Heute kommt die OPEC zu ihrer lang erwarteten Vollversammlung in Wien zusammen. Marktteilnehmer hatten in den letzten Tagen mit Spannung den Atem angehalten, jede kleinste Spekulation über einen Ausgang des Treffens hatte sofort zu Kursschwankungen geführt. Nachdem der iranische Ölminister gestern angedeutet hatte, sich doch auf eine Steigerung der Förderquote einlassen zu wollen, waren die Preise zunächst gesunken. Heute morgen starteten sie jedoch wieder auf höherem Niveau. Ein klarer Richtungsimpuls ist nach wie vor nicht erkennbar. Nachrichten wie die brennenden Häfen in Libyen, die zu einem massiven Produktionsrückgang geführt haben, werden da zur reinen Randnotiz und haben kaum Einfluss auf die börsengehandelten Rohölpreise.

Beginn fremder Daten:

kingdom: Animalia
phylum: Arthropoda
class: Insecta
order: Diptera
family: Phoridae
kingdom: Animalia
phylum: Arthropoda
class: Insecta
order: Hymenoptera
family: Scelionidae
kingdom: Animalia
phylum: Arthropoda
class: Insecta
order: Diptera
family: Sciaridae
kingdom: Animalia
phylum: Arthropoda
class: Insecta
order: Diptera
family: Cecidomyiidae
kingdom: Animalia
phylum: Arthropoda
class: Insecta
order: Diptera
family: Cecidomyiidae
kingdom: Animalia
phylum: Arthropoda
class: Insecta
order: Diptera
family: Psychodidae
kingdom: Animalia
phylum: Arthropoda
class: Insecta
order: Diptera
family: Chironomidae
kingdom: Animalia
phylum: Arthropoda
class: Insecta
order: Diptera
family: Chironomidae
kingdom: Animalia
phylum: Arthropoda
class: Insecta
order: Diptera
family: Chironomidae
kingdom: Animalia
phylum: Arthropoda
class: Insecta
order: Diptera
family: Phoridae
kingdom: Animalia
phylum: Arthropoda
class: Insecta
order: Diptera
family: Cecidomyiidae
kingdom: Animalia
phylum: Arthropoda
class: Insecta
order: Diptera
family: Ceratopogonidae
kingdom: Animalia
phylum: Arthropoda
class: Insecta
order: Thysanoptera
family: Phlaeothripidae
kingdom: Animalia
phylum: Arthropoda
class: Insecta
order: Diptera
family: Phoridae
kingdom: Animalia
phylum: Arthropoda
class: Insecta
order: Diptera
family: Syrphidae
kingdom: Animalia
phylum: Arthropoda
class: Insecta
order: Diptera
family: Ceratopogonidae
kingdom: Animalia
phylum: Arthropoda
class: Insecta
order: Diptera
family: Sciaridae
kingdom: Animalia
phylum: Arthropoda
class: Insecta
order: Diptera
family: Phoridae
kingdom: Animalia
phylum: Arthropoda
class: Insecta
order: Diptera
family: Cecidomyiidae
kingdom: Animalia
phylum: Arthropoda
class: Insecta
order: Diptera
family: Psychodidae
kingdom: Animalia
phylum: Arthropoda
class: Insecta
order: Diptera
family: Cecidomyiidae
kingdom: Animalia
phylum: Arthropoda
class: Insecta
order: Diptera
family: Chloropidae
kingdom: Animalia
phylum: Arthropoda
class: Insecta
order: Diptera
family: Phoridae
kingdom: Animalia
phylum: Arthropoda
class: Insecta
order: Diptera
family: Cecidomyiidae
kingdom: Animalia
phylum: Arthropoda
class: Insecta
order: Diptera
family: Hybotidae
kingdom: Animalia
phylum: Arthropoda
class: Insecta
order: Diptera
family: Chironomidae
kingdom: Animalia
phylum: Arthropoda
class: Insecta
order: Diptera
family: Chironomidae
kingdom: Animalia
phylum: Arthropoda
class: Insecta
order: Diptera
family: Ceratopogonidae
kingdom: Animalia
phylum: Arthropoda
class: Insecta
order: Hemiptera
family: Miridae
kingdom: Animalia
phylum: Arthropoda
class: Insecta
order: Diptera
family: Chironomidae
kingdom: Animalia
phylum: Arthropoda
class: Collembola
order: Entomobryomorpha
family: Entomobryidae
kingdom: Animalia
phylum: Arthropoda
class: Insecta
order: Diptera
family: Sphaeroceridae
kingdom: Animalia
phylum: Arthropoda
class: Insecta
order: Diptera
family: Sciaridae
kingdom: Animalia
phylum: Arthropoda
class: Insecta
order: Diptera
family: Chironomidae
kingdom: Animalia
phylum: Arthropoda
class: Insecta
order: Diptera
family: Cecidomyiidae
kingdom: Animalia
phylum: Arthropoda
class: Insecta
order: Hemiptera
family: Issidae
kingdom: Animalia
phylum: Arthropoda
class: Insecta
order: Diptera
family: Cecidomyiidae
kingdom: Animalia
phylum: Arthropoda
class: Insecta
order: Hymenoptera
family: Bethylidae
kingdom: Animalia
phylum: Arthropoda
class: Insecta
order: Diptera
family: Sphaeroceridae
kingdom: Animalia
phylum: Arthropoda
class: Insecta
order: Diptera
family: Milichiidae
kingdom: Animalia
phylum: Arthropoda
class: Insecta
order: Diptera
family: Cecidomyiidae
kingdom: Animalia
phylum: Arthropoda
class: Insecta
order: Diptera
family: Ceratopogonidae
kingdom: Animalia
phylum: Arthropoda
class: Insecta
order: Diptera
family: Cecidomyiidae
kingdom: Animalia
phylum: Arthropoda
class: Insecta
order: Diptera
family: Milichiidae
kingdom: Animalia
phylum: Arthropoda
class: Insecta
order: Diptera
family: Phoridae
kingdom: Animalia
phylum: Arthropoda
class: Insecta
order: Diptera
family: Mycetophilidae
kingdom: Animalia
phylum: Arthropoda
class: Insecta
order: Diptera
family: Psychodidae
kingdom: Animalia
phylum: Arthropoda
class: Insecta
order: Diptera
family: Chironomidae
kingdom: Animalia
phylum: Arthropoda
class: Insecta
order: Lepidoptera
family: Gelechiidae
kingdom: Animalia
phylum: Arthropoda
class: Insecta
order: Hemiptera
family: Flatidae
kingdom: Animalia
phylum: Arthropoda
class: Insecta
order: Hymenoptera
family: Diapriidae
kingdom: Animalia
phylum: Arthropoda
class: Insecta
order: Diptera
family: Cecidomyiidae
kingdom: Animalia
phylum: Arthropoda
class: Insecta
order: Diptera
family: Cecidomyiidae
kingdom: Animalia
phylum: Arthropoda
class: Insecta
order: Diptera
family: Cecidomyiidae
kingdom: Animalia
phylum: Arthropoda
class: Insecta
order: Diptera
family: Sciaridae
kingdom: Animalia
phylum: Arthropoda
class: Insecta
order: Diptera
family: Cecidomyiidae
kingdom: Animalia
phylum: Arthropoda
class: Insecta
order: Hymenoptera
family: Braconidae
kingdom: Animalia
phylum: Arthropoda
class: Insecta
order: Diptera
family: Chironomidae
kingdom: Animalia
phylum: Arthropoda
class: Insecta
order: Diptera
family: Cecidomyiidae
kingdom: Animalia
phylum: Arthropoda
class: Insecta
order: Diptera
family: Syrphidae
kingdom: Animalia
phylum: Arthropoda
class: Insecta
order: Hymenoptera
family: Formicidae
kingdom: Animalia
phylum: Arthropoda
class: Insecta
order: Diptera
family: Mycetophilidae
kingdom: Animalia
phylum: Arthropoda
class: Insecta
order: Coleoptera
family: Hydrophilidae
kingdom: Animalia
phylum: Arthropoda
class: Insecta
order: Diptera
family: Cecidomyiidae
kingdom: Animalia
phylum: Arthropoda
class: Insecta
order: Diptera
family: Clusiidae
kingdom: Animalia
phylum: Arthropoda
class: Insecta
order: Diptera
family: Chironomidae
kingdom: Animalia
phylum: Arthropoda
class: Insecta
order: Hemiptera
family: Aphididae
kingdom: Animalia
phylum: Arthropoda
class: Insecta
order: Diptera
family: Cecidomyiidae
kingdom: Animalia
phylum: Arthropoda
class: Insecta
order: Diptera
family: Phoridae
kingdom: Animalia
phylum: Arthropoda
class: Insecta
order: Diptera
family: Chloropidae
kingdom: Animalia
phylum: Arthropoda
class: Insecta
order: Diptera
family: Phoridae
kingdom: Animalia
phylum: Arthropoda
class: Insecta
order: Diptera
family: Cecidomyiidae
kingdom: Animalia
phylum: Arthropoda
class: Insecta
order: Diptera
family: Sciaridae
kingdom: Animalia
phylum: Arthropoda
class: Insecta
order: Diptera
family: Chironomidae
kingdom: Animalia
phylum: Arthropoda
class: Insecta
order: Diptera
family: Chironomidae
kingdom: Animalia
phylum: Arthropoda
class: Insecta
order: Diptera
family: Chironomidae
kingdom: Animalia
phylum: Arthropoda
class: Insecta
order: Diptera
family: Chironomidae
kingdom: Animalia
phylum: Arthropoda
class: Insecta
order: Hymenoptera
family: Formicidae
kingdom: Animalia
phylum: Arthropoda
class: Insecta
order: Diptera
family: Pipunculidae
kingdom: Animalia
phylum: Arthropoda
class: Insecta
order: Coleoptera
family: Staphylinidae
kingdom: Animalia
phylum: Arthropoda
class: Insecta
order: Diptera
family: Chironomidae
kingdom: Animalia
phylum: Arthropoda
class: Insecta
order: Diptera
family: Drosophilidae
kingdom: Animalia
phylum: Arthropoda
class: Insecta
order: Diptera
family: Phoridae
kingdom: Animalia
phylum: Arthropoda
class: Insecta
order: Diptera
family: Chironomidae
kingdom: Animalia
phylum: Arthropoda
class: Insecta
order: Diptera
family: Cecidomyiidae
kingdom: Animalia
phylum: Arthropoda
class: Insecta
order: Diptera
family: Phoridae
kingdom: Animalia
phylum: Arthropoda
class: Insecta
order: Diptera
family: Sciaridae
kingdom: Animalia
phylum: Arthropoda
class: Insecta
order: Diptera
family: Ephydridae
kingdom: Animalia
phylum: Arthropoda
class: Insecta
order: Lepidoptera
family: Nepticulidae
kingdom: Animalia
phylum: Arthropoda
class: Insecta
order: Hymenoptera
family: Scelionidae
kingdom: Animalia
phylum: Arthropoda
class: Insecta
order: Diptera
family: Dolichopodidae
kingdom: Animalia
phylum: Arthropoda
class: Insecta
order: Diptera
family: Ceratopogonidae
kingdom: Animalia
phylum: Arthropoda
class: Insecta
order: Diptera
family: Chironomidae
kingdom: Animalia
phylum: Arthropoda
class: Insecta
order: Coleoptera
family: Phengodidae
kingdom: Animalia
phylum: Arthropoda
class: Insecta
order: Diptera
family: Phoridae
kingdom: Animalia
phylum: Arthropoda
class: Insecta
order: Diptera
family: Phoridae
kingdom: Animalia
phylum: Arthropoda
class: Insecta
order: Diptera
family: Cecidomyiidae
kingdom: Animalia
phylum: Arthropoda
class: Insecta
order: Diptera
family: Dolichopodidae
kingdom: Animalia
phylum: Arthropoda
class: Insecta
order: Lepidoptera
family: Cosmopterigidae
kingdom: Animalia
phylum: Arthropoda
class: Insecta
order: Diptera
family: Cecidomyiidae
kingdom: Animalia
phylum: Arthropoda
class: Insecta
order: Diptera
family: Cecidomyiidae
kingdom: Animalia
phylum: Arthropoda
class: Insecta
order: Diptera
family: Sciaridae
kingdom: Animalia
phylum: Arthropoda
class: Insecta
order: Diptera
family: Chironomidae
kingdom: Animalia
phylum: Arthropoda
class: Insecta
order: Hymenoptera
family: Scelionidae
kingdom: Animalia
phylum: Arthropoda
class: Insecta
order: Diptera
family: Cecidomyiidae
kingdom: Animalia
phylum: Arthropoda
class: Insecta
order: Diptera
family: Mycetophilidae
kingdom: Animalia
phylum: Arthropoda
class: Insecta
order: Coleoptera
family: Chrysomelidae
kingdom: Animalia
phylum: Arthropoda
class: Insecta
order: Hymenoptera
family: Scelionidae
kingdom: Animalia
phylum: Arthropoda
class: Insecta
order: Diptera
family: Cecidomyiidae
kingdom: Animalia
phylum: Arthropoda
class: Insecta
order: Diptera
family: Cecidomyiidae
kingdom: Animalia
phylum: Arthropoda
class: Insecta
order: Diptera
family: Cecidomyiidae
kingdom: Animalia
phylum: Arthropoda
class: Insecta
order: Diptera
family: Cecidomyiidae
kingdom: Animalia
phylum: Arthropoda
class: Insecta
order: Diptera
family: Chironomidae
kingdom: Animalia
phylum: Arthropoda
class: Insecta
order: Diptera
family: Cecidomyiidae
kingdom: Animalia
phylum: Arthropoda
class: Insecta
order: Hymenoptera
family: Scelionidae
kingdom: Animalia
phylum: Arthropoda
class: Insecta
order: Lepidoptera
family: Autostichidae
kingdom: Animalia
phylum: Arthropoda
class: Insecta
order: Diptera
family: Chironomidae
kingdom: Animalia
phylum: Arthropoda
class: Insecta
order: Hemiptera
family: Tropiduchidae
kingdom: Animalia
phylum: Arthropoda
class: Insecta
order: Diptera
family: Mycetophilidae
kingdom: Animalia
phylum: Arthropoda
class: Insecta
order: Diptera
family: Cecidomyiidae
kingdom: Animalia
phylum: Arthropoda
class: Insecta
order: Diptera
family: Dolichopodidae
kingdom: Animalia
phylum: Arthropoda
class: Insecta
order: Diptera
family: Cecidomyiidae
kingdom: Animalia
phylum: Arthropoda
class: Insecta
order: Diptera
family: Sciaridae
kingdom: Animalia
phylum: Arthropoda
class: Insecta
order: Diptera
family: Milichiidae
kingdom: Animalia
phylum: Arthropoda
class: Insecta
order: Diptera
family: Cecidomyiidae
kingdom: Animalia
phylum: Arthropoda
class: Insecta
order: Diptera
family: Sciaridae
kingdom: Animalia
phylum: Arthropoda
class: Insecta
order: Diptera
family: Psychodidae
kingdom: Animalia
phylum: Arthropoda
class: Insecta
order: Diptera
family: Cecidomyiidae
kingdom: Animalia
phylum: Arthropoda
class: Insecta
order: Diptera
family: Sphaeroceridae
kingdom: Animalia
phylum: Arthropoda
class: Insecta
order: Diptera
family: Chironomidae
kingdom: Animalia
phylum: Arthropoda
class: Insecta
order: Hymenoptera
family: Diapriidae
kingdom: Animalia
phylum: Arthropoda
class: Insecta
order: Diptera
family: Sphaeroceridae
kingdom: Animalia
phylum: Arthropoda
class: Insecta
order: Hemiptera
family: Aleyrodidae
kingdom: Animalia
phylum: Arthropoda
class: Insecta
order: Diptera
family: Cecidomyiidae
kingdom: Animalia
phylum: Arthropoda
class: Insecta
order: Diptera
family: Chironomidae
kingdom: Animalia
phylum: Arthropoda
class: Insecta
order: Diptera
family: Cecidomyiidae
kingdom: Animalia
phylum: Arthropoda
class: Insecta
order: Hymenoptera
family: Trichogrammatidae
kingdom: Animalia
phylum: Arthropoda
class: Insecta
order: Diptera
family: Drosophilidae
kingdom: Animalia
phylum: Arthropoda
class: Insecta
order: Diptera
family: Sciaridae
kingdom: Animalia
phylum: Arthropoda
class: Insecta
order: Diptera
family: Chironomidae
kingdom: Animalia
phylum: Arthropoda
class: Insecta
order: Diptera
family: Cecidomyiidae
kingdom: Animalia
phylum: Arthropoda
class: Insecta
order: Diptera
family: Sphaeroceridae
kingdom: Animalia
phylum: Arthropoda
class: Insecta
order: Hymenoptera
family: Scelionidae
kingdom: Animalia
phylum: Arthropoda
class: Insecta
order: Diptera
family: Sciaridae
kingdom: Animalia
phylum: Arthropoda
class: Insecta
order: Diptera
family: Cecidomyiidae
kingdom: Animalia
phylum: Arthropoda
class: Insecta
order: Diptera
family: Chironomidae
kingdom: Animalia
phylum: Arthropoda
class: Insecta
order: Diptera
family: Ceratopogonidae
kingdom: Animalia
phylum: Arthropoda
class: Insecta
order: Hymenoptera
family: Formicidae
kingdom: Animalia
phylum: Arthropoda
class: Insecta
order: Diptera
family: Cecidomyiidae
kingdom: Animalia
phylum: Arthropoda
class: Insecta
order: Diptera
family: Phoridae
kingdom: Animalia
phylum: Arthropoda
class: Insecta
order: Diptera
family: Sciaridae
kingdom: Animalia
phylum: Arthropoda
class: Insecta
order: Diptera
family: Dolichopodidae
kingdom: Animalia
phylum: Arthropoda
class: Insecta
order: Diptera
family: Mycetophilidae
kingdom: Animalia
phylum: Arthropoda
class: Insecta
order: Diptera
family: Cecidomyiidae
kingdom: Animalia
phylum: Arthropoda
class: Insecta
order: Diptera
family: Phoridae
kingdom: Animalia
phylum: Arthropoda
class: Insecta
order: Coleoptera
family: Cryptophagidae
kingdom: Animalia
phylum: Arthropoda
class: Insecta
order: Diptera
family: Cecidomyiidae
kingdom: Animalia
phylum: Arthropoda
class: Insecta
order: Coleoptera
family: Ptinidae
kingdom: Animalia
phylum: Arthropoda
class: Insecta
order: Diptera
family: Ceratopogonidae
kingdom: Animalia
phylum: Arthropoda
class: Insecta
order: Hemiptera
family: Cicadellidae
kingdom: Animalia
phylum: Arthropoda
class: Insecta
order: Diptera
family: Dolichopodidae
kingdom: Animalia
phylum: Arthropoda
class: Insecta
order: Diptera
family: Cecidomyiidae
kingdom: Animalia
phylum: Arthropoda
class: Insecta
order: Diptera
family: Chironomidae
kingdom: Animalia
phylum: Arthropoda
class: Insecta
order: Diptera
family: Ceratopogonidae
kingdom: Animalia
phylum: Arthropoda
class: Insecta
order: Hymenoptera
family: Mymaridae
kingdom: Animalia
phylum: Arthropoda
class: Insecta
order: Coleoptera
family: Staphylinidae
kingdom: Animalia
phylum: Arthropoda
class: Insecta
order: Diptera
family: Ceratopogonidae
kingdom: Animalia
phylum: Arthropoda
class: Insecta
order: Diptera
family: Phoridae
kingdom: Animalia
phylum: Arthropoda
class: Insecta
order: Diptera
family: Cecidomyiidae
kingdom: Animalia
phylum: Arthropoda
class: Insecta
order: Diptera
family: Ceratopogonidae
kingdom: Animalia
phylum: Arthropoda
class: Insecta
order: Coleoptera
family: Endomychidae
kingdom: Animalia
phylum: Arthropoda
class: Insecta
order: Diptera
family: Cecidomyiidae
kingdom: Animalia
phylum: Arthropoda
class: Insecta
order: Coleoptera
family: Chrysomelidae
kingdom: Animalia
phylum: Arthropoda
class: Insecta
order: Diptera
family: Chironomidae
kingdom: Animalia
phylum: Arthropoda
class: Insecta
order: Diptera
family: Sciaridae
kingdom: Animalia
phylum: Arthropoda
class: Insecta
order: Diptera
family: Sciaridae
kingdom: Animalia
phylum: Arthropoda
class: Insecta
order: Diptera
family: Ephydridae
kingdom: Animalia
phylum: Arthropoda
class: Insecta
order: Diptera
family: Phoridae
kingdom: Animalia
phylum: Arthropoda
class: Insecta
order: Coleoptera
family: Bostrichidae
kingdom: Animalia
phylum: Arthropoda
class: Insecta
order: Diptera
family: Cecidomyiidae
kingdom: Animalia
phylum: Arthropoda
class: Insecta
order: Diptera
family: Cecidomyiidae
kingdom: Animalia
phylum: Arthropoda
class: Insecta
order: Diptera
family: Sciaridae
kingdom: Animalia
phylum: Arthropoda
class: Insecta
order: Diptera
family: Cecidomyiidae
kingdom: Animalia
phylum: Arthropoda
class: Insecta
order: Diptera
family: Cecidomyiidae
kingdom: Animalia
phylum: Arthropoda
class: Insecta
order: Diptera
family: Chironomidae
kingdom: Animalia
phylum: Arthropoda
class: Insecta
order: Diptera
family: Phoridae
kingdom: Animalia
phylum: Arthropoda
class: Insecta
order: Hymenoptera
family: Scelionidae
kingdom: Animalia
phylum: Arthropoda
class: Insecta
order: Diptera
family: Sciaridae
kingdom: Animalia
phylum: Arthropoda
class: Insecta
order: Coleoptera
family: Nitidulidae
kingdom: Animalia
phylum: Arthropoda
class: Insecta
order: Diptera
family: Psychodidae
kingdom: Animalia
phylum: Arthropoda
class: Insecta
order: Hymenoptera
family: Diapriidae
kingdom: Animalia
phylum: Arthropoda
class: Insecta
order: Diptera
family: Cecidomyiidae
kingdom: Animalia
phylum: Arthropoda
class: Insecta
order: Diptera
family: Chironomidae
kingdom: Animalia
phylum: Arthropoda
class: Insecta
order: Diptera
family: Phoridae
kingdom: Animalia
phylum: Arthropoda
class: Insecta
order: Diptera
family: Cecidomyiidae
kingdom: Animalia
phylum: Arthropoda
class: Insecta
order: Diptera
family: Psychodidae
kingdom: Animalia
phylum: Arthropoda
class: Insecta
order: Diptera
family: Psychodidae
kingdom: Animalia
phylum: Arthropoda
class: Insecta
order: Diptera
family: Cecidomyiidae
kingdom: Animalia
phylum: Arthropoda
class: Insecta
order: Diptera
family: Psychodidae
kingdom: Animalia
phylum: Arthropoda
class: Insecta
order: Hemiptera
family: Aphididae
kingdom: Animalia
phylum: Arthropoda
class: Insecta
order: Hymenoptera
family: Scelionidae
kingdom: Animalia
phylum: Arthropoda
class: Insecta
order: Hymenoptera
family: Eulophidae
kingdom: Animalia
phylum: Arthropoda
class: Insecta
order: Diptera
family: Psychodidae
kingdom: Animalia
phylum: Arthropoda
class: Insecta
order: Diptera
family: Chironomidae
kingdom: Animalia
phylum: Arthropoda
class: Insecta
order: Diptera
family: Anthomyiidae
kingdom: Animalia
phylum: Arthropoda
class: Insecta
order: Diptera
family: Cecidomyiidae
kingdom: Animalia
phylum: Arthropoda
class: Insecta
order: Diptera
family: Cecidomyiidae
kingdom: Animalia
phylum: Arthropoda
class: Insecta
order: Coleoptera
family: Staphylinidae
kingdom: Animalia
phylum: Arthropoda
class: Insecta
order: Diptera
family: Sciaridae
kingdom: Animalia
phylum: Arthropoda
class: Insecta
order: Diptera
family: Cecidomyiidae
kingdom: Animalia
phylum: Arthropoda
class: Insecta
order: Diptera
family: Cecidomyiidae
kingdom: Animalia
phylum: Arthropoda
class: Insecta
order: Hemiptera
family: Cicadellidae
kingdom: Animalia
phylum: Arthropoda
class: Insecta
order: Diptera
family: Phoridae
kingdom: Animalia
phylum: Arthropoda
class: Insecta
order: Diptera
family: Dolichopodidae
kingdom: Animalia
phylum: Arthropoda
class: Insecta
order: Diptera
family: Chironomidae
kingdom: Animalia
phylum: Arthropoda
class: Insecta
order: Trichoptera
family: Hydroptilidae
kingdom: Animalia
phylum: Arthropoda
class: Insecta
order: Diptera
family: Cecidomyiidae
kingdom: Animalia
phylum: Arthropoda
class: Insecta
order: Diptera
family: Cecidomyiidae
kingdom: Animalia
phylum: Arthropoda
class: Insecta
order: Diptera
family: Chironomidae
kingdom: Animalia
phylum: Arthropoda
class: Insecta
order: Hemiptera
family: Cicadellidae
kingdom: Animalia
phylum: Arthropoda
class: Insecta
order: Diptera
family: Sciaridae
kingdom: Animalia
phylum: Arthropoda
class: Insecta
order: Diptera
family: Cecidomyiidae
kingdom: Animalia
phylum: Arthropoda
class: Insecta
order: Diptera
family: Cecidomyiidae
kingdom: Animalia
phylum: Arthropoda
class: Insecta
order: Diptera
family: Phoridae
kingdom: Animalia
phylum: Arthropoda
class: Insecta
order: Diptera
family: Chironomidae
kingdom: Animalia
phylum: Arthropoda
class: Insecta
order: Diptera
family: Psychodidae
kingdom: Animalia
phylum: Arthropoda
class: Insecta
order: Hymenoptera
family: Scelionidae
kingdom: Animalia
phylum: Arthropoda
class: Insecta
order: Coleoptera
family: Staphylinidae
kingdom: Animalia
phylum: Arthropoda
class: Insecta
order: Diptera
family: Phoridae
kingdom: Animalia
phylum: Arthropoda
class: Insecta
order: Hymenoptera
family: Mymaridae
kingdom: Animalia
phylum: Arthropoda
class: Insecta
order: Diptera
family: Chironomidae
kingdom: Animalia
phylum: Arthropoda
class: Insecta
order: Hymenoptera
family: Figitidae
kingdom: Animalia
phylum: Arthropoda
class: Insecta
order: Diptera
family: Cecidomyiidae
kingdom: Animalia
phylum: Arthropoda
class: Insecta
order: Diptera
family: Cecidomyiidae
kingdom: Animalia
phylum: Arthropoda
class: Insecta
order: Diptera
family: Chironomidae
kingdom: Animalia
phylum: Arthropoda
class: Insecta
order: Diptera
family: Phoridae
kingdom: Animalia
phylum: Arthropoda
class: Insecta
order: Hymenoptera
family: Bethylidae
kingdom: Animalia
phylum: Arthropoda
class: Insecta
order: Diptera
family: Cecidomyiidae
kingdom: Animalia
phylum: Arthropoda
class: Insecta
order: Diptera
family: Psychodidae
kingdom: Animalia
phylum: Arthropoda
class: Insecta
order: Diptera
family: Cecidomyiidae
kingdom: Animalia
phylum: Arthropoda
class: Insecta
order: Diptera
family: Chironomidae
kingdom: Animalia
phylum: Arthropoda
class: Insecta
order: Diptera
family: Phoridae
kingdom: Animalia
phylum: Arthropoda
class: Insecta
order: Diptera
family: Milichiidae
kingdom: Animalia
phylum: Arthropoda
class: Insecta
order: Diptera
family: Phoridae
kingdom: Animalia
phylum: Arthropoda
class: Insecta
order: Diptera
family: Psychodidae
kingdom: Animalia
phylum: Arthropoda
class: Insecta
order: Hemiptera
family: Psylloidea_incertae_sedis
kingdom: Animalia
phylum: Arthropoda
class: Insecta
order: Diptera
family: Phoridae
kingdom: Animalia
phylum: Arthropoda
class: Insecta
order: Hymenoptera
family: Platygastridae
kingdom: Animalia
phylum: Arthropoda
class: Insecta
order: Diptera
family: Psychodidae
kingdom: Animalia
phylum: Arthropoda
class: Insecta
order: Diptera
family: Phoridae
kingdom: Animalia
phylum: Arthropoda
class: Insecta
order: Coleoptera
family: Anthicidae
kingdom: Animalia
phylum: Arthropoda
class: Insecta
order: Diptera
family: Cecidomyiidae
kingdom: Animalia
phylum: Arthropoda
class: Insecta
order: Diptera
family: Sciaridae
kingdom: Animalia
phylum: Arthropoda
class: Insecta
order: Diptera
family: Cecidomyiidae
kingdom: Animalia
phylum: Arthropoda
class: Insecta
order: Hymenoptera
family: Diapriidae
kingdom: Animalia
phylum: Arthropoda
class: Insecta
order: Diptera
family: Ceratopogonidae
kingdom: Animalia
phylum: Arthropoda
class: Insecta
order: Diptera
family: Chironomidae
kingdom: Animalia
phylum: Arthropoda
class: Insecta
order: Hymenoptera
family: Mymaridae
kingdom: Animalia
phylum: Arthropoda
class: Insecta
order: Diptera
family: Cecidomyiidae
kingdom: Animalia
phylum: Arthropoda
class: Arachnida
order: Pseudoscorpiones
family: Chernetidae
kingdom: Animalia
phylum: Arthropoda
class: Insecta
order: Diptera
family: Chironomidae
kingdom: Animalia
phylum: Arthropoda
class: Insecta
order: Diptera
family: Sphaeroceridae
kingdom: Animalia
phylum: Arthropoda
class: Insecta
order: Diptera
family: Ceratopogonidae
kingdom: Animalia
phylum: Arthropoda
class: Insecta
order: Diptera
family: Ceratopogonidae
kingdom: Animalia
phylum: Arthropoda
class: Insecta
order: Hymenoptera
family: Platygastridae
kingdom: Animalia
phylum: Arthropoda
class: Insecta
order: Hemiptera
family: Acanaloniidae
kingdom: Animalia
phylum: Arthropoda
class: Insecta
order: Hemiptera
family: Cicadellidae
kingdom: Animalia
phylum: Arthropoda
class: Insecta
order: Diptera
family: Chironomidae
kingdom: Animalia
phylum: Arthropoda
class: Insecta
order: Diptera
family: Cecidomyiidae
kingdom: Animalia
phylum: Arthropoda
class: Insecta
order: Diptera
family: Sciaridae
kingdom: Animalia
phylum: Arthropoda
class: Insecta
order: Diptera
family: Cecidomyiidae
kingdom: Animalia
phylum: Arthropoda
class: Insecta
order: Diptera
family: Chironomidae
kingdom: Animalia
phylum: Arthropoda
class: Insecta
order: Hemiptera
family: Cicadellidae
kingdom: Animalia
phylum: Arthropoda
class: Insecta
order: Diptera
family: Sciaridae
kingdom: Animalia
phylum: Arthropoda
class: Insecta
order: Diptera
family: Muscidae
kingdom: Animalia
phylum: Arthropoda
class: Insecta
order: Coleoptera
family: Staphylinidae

Alles fokussiert sich zur Zeit auf das OPEC Meeting.
Kompromiss bahnt sich an
Die insgesamt 14 Mitgliedsstaaten der OPEC kommen heute in der Wiener Hofburg zum vielleicht wichtigsten Treffen des Jahres zusammen. Die Positionen könnten unterschiedlicher kaum sein: Saudi-Arabien möchte lieber heute als morgen ein Ende der Kürzungen und hat seine Produktion schon im Vorfeld angehoben. Rückenstärkung dafür kam vom Verbündeten Russland. Länder wie Iran und Venezuela hingegen sind vehement gegen eine Anhebung der Förderung und hatten zuletzt mit einem Veto bei der Abstimmung gedroht.
Bis in die Nacht hinein hatte man in Einzeltreffen beraten und gerungen um Kompromisse, die heute zu einer einstimmigen Entscheidung führen sollen. Das Joint Ministerial Monitoring Committee (JMMC), ein Beratungsgremium, dessen Mitglieder sich aus OPEC und Nicht-OPEC Ländern zusammensetzt, hatte gestern noch zu einer Förderanhebung um etwa 1 Mio. Barrel (159 Mio. Liter) geraten und schloss sich damit dem Vorschlag Saudi-Arabiens an. Binden ist diese Empfehlung allerdings nicht.
In den Augen der Analysten und unabhängigen Experten, die seit Tagen und Wochen die Entwicklung beobachtet haben, ist ein Kompromiss der wahrscheinlichste Ausgang des Meetings. Eventuell wird man eine Anhebung der Fördermengen um etwa 0,5 bis 0,6 Mio. Barrel, also etwa 79,5 bis 95,4 Mio. Liter beschließen. Dies könnte ein gemeinsamer Nenner für alle beteiligten Parteien sein.
Der Iran könnte zum Stolperstein werden
Wo zum Wochenbeginn noch Widerstand gegen eine Anhebung der Fördermengen zu spüren war, scheint ein Konsens nun gefunden. Laut dem saudischen Ölminister Khalid al-Falih gebe es inzwischen eine überwältigende Mehrheit für eine Produktionssteigerung. Auch Länder wie der Irak, der noch vor einigen Tagen gegen eine solchen Beschluss gewesen war, seien nun mit an Bord.
Einzig der iranische Ölminister hält an seinen Aussagen fest und will noch keine Einigung sehen. Der Iran ist klar gegen eine Produktionssteigerung, da man hier von den hohen Ölpreisen profitiert. Die Sanktionen der USA bewirken einen Rückgang der Ölproduktion und -exporte des Landes, so dass sinkenden Ölpreise deutliche Verluste bedeuten würden.
Zwar könnte man eine Anhebung der Förderquote auch ohne den Iran durchdrücken, allerdings erfordert eine Entscheidung wie diese eigentlich ein einstimmiges Ergebnis. Die Glaubwürdigkeit des Kartells könnte durchaus beschädigt werden, sollte man nun von dieser Praxis abweichen. Der Ausgang des Treffens ist demnach noch längst nicht sicher und das Finden eines Kompromisses könnte zur Zerreißprobe für das Kartell werden.
Ausblick
Bei den Inlandspreisen sorgt heute vor allem der starke Euro für Preisnachlässe, da die Importpreise für Öl damit niedriger sind. Heute Morgen liegen die Preise für 100 Liter Heizöl etwa -0,40 bis -0,60 Euro niedriger als gestern. Eine Prognose ist jedoch schwierig, solange keine eindeutigen Nachrichten aus Wien kommen.